Fragmentary knowledge prevents proper assessment of monumental events; The full picture is beyond the observation of human experience; Drawing realistic insight for our survival.
[5737]
Dr. . . .
New York, N.Y.
Greeting and Blessing:
I am directed to acknowledge receipt of your letter with an apology for the unavoidable delay.
As a matter of principle, the Rebbe does not participate in any kind of symposium and the like.
On the subject matter of your letter, namely the Holocaust, the Rebbe has of course expressed his views on various occasions, such as Farbreingens which partially have been reflected in the Jewish press. The enclosed will no doubt be of interest to you.
The basic points which the Rebbe emphasized are, briefly, as follows:
No person is qualified to make a proper judgement or assessment of any event or situation on the basis of fragmentary knowledge.
The Holocaust is an event which is part of the course of Jewish history, with countless generations that preceded it and will follow it; a course of history which is linked with the whole destiny of the Jewish people and is directed by Divine Providence. To isolate it and attempt to explain it out of context of the whole course of Jewish history can have no logical or scientific merit.
By way of illustration, the Rebbe cited the following hypothetical example.

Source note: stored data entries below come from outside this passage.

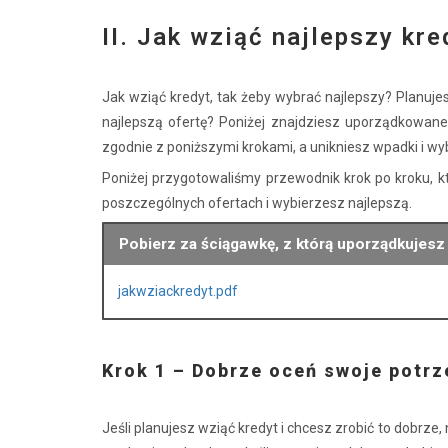
II. Jak wziąć najlepszy kr
Jak wziąć kredyt, tak żeby wybrać najlepszy? Planujes
najlepszą ofertę? Poniżej znajdziesz uporządkowane
zgodnie z poniższymi krokami, a unikniesz wpadki i wy
Poniżej przygotowaliśmy przewodnik krok po kroku, 
poszczególnych ofertach i wybierzesz najlepszą.
Pobierz za ściągawkę, z którą uporządkujesz
jakwziackredyt.pdf
Krok 1 – Dobrze oceń swoje potrz
Jeśli planujesz wziąć kredyt i chcesz zrobić to dobrze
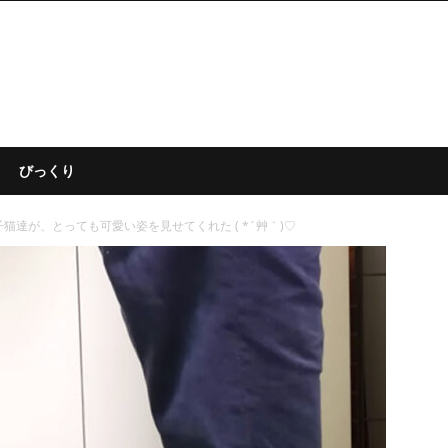
びっくり
達が、とっても可愛い姿を見せてくれた ( *´艸｀)♡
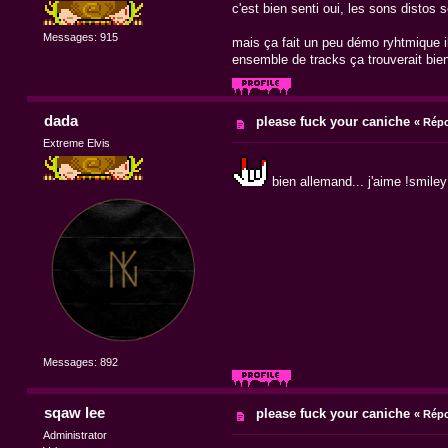
c'est bien senti oui, les sons distos 
Messages: 915
mais ça fait un peu démo ryhtmique 
ensemble de tracks ça trouverait bie
dada
please fuck your caniche
«
Répo
Extreme Elvis
bien allemand... j'aime !smile
Messages: 892
sqaw lee
please fuck your caniche
«
Répo
Administrator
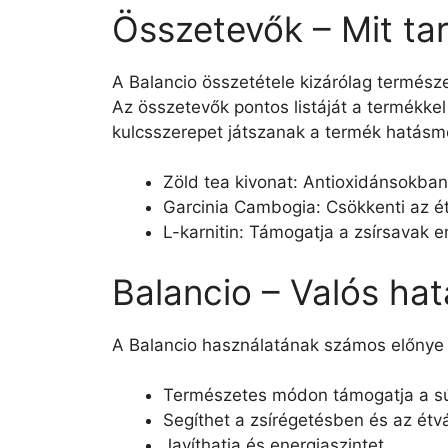
Összetevők – Mit ta
A Balancio összetétele kizárólag termész
Az összetevők pontos listáját a termékkel
kulcsszerepet játszanak a termék hatás
Zöld tea kivonat: Antioxidánsokban 
Garcinia Cambogia: Csökkenti az ét
L-karnitin: Támogatja a zsírsavak e
Balancio – Valós hat
A Balancio használatának számos előnye 
Természetes módon támogatja a sú
Segíthet a zsírégetésben és az ét
Javíthatja és energiaszintet.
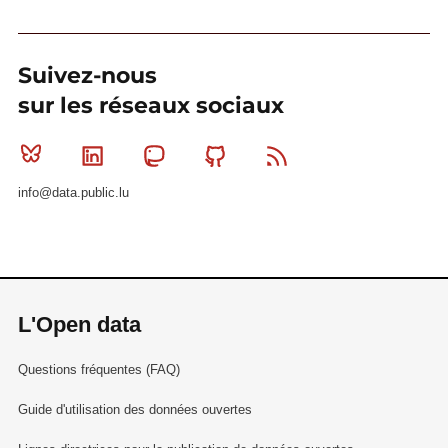
Suivez-nous
sur les réseaux sociaux
Bluesky
Linkedin
Mastodon
Github
RSS
info@data.public.lu
L'Open data
Questions fréquentes (FAQ)
Guide d'utilisation des données ouvertes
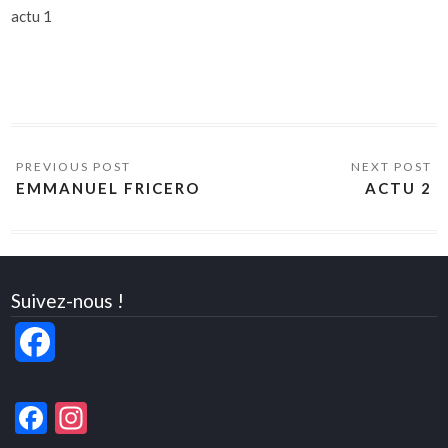
actu 1
EMMANUEL FRICERO
ACTU 2
Suivez-nous !
Facebook
Facebook
Instagram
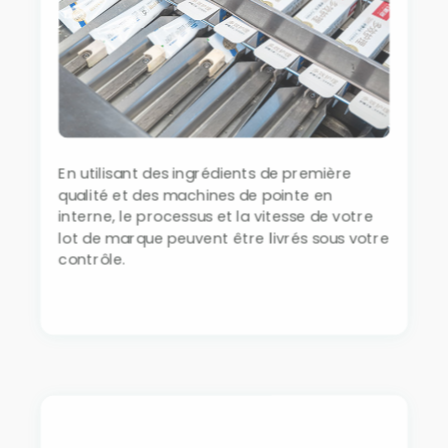
En utilisant des ingrédients de première
qualité et des machines de pointe en
interne, le processus et la vitesse de votre
lot de marque peuvent être livrés sous votre
contrôle.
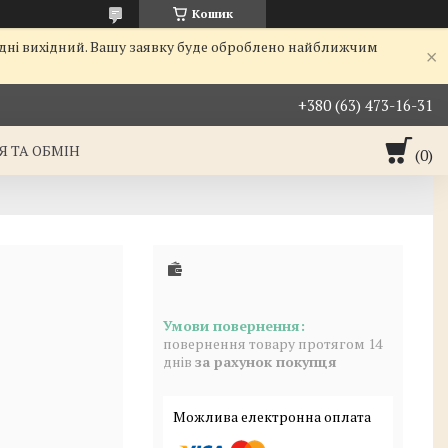
Кошик
одні вихідний. Вашу заявку буде оброблено найближчим
+380 (63) 473-16-31
 ТА ОБМІН
повернення товару протягом 14
днів
за рахунок покупця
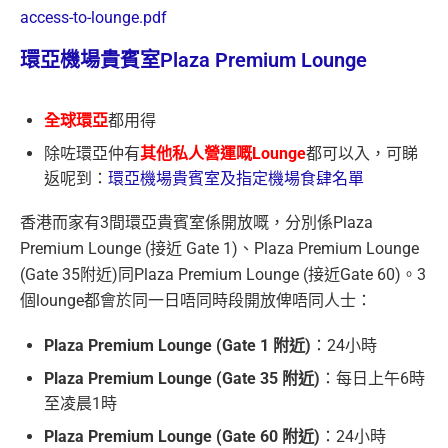
access-to-lounge.pdf
環亞機場貴賓室Plaza Premium Lounge
全球環亞
都用得
除咗環亞仲有
其他私人營運嘅Lounge
都可以入，可睇
返呢到：
環亞機場貴賓室及指定機場食肆名單
香港而家有3間環亞貴賓室係開放嘅，分別係Plaza
Premium Lounge (接近 Gate 1)、Plaza Premium Lounge
(Gate 35附近)同Plaza Premium Lounge (接近Gate 60)。3
個lounge都會於同一日唔同時段開放俾唔同人士：
Plaza Premium Lounge (Gate 1 附近)
：24小時
Plaza Premium Lounge (Gate 35 附近)
：每日上午6時
至凌晨1時
Plaza Premium Lounge (Gate 60 附近)
：24小時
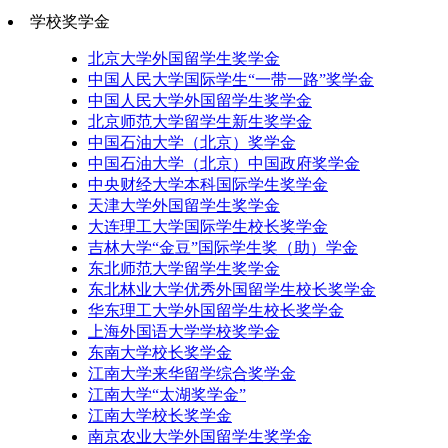
学校奖学金
北京大学外国留学生奖学金
中国人民大学国际学生“一带一路”奖学金
中国人民大学外国留学生奖学金
北京师范大学留学生新生奖学金
中国石油大学（北京）奖学金
中国石油大学（北京）中国政府奖学金
中央财经大学本科国际学生奖学金
天津大学外国留学生奖学金
大连理工大学国际学生校长奖学金
吉林大学“金豆”国际学生奖（助）学金
东北师范大学留学生奖学金
东北林业大学优秀外国留学生校长奖学金
华东理工大学外国留学生校长奖学金
上海外国语大学学校奖学金
东南大学校长奖学金
江南大学来华留学综合奖学金
江南大学“太湖奖学金”
江南大学校长奖学金
南京农业大学外国留学生奖学金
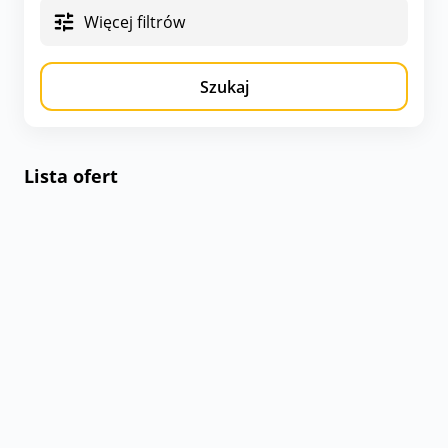
Więcej filtrów
Szukaj
Lista ofert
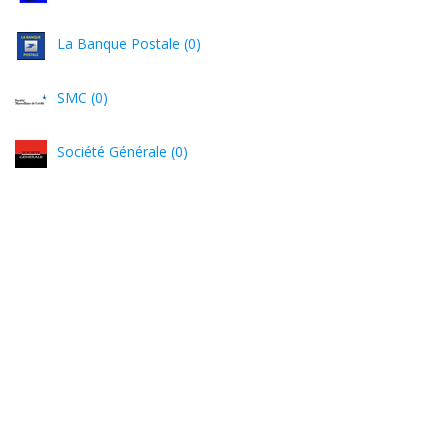
La Banque Postale (0)
SMC (0)
Société Générale (0)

Suppose a person was standing outside a hospital and observed people coming out of the building — one on crutches, another one in a wheelchair, a third one with a patch on his eye and so forth. Let us assume further that the observer does not know what a hospital is and he judges only the evidence of his eyes. He would undoubtedly conclude that the formidable house from which those invalids emerged was a house of torture, where persons were callously injured and maimed.
However, had our hypothetical observer known the history of each individual emerging from the hospital, and that those persons had been in danger of losing their lives and that through the medical treatment they had received in the hospital their lives were saved and though some of the patients are not yet fully recovered or cured, there is every expectation that this will be so in due course — obviously the observer’s conclusions would be quite the opposite.
Similarly, one who sees life on this earth as no more than what meets the eye and believes that a person’s life is confined to his lifespan on earth, beginning at birth and ending with death of the physical body — such a person would, of course, be puzzled by many questions and problems in a world without rhyme or reason, “a home without a master.”
But one who realizes that the world does have a Creator and Master, Who manages and supervises all its affairs in accordance with His plan and design, from the beginning of time to the end of time; and that a person’s life on this earth is but a brief interlude in the eternal life of his soul, with all that follows from such realization — such a person will not presume to pass judgement on a single fact of the whole picture, however immense and overwhelming it may be in itself.
To mention the other pertinent point: the Holocaust is particularly traumatic to our generation because it took place before our eyes or, for the younger generation, before their parents’ eyes. Yet without minimizing it in the slightest, it should be remembered that in the course of our Jewish history there have already been holocausts which in many aspects, were even more traumatic to our people. Suffice it to mention the twice-repeated holocaust of the destruction of the Beis Hamikdosh in Jerusalem and the exile and dispersion that followed and also the holocausts during the Middle Ages. These took place in times when the Jewish people was concentrated in a relatively small area, when the complete destruction and disappearance of our people was a distinct possibility as indeed happened to larger and smaller nations, which were obliterated in similar circumstances.
The above are some of the most fundamental points that should be clearly understood if one is to have a more realistic perspective of and insight into the Holocaust of our time. Moreover, as Jews we cannot contemplate it in a detached manner but must, above all, draw the logical corollaries that affect our present and future survival, both as individual Jews and as a Jewish nation.